Our literature review revealed that based on studies, de novo IBD has a higher frequency in organ recipients and a more aggressive course among the mentioned population.[4] Some other cases of UC flare after solid organ transplantation were noted. In one report a 53-year-old patient developed UC following heart transplantation despite receiving cyclosporine and prednisone. Surprisingly his disease deteriorated on prednisolone, advancing from a distal colitis to a pancolitis resulting in total colectomy, which was finally controlled.[5]

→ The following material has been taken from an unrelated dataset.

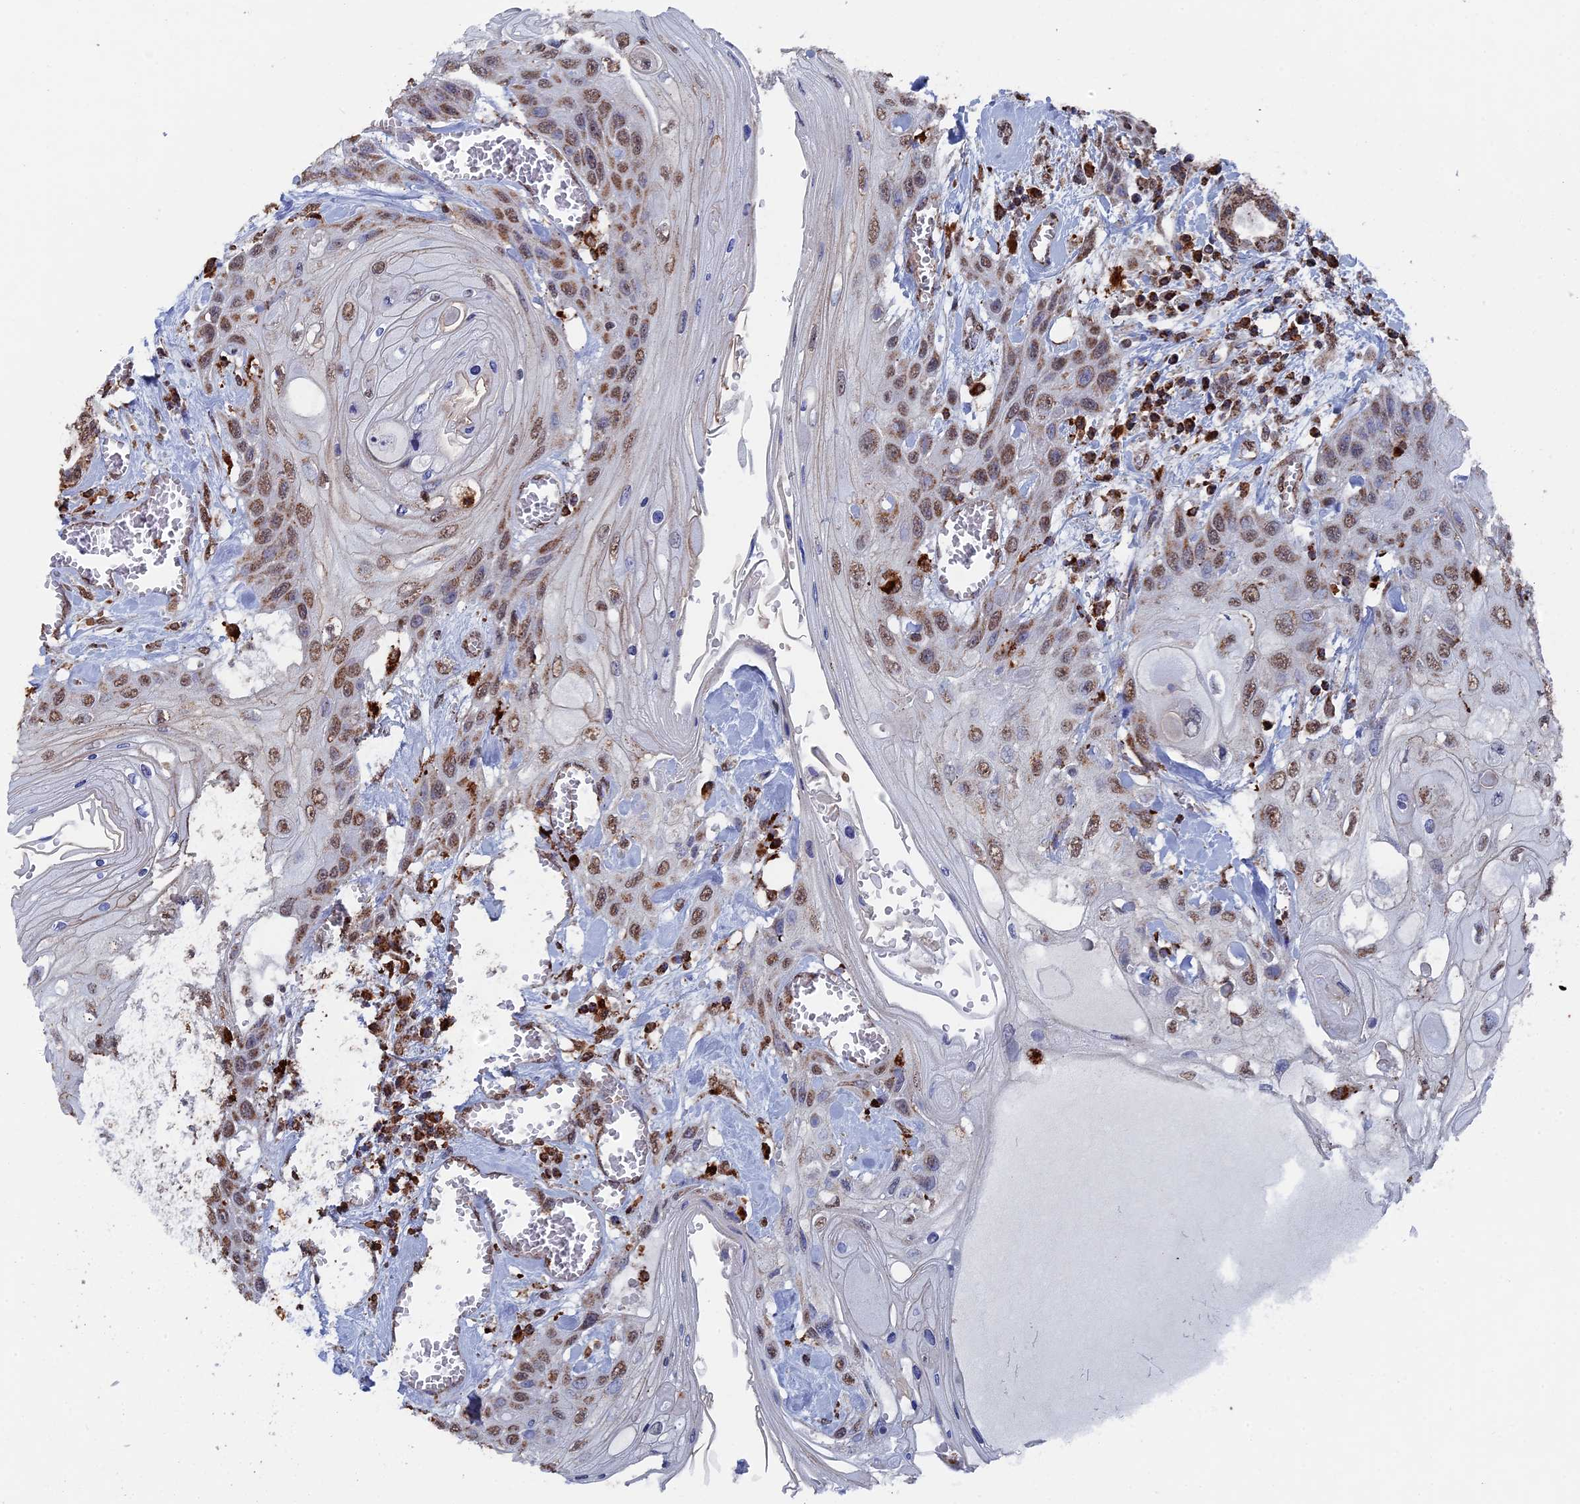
{"staining": {"intensity": "moderate", "quantity": ">75%", "location": "nuclear"}, "tissue": "head and neck cancer", "cell_type": "Tumor cells", "image_type": "cancer", "snomed": [{"axis": "morphology", "description": "Squamous cell carcinoma, NOS"}, {"axis": "topography", "description": "Head-Neck"}], "caption": "Head and neck squamous cell carcinoma tissue exhibits moderate nuclear staining in approximately >75% of tumor cells, visualized by immunohistochemistry. Using DAB (brown) and hematoxylin (blue) stains, captured at high magnification using brightfield microscopy.", "gene": "SMG9", "patient": {"sex": "female", "age": 43}}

There was also a patient with renal transplantation who was receiving azathioprine and prednisone. He had discontinued cyclosporine due to financial constraints and developed diarrhea, which was firstly believed to be due to immunosuppressive medication but later it was found to be a result of UC.[6] In a number of patients who received orthotropic liver transplantation specially those who received transplant due to primary sclerosing cholangitis (PSC), UC was observed to be more common and more severe than other cases. This article also showed that the prevalence of UC occurring after a solid organ transplantation is the highest in the case of liver transplantation.[7] A recent yet to be published case report, presented a patient with CD following cardiac transplantation who was receiving MMF. Similarly it was a remote diagnosis on the presentation considering more common causes of colitis in a patient after transplantation. It is also noted a dramatic response to treatment with anti TNF-alpha agent, infliximab, which could be promising data though some further studies are needed to confirm the efficacy and safety of infliximab in this group of patients as they pose a more complex course of disease and pathogenesis and require a multidisciplinary approach.[4,8] There are also some studies, suggesting prophylactic colectomy as prevention for colorectal cancers (CRC) in selected patients with IBD/PSC who developed their disease after solid organ transplantation and pose a higher risk of CRC development.[4] The case we presented along with some other cases that we reviewed, all yield a new aspect to how a disease with an immune system background can be developed during immunosuppressive therapy. These data on UC along with the development of CD in immunosuppressed patients after transplantation[9] guide us to a different approach to evaluate the pathogenesis and possible etiologies. As these patients require a more complex approach to diagnosis and treatment, further studies are needed to confirm the efficacy of some novel treatments and present a clear approach to post-transplant patients with IBD.